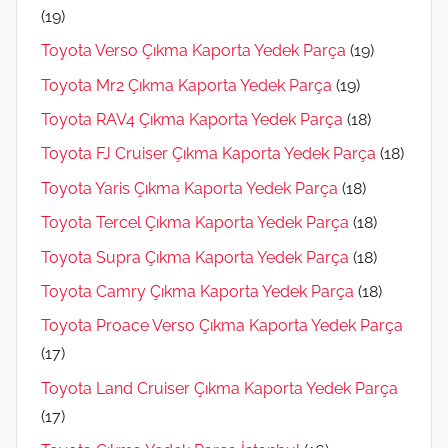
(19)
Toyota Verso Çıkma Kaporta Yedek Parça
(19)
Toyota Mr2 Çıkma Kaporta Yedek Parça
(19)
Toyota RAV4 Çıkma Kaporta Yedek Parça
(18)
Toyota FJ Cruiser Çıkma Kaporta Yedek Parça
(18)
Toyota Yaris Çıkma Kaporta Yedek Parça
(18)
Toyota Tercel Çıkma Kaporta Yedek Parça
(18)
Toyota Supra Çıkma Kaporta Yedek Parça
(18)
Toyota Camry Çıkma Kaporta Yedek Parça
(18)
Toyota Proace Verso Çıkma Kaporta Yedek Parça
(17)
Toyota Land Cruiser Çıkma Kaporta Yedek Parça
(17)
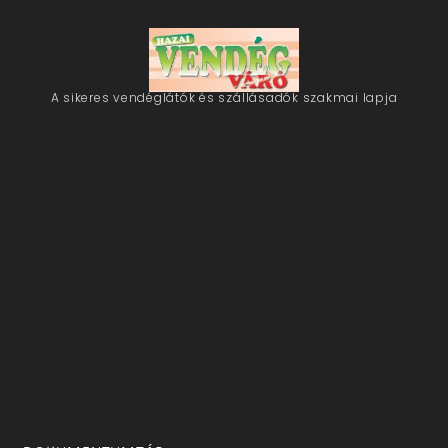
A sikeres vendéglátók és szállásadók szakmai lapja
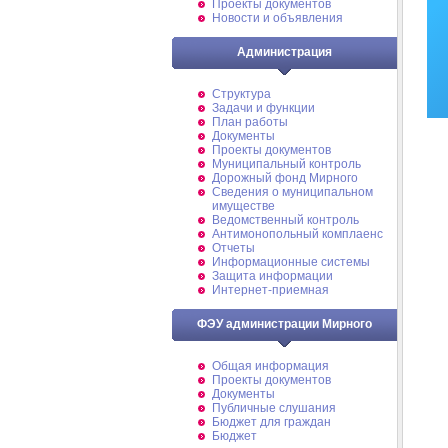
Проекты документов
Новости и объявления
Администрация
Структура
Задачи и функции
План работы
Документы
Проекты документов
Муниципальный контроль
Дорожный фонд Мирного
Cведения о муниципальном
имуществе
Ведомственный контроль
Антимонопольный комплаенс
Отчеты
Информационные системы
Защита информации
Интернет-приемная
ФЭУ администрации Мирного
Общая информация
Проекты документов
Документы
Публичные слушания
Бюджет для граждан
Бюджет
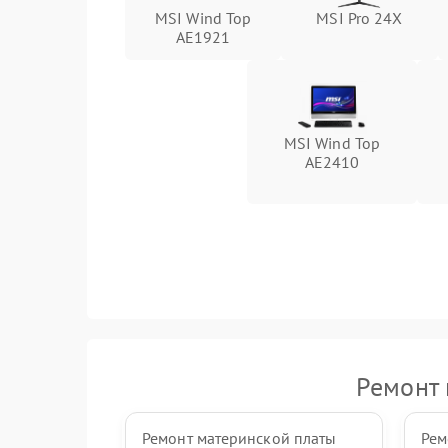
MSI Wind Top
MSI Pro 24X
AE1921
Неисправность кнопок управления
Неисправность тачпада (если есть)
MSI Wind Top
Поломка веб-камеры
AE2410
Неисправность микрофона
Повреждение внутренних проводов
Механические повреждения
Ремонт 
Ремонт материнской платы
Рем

------

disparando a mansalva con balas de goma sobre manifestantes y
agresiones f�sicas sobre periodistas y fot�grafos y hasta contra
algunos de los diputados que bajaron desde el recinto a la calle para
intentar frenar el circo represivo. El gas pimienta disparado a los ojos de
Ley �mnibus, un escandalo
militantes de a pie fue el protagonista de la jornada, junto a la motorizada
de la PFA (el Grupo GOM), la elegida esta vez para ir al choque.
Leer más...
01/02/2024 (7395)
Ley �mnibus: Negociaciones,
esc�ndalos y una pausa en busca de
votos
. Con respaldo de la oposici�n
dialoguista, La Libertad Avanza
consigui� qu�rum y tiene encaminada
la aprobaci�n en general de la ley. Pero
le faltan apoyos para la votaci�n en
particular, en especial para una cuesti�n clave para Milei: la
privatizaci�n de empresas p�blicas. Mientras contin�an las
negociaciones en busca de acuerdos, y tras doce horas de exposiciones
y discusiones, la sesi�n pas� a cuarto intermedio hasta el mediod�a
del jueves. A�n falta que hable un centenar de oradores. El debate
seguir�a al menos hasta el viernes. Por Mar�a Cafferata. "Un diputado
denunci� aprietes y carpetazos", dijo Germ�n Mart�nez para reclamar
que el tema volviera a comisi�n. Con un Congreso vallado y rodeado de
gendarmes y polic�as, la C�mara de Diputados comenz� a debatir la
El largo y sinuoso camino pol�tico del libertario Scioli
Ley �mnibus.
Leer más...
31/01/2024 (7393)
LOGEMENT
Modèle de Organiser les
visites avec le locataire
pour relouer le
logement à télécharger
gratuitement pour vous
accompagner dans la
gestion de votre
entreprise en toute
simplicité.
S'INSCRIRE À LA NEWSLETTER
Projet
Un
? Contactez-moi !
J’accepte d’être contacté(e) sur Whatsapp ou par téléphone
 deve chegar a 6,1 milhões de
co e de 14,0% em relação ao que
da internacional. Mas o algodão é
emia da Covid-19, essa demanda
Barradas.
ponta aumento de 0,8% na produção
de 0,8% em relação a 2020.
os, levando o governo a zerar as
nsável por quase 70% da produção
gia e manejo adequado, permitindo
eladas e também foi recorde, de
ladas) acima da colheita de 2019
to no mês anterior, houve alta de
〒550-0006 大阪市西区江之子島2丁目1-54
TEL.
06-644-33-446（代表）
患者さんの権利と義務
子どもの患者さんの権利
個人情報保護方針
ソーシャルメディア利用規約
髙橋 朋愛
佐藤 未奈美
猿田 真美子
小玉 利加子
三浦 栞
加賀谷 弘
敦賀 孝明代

------

What the task requires: Find every line in the items above that contains the word "pour", and copy each of those lines.

Finished exercise:
pour relouer le
gratuitement pour vous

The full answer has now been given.